- [PROBLEM TO WORK ON]
From the records below, find each line with the string "LIST" and copy it.

- [STORED DATA]

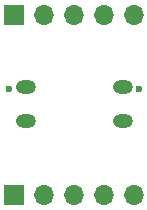
<source format=gbr>
%TF.GenerationSoftware,KiCad,Pcbnew,8.0.7*%
%TF.CreationDate,2025-05-14T16:02:52-05:00*%
%TF.ProjectId,usbc_breakout,75736263-5f62-4726-9561-6b6f75742e6b,rev?*%
%TF.SameCoordinates,Original*%
%TF.FileFunction,Soldermask,Bot*%
%TF.FilePolarity,Negative*%
%FSLAX46Y46*%
G04 Gerber Fmt 4.6, Leading zero omitted, Abs format (unit mm)*
G04 Created by KiCad (PCBNEW 8.0.7) date 2025-05-14 16:02:52*
%MOMM*%
%LPD*%
G01*
G04 APERTURE LIST*
%ADD10C,0.600000*%
%ADD11O,1.700000X1.200000*%
%ADD12R,1.700000X1.700000*%
%ADD13O,1.700000X1.700000*%
G04 APERTURE END LIST*
D10*
%TO.C,P1*%
X2100000Y-8230000D03*
X13100000Y-8230000D03*
D11*
X3500000Y-8060000D03*
X3500000Y-11000000D03*
X11700000Y-8060000D03*
X11700000Y-11000000D03*
%TD*%
D12*
%TO.C,J3*%
X2460000Y-2000000D03*
D13*
X5000000Y-2000000D03*
X7540000Y-2000000D03*
X10080000Y-2000000D03*
X12620000Y-2000000D03*
%TD*%
D12*
%TO.C,J2*%
X2460000Y-17240000D03*
D13*
X5000000Y-17240000D03*
X7540000Y-17240000D03*
X10080000Y-17240000D03*
X12620000Y-17240000D03*
%TD*%
M02*

</source>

- [OUTPUT FOR THIS TASK]
G04 APERTURE LIST*
G04 APERTURE END LIST*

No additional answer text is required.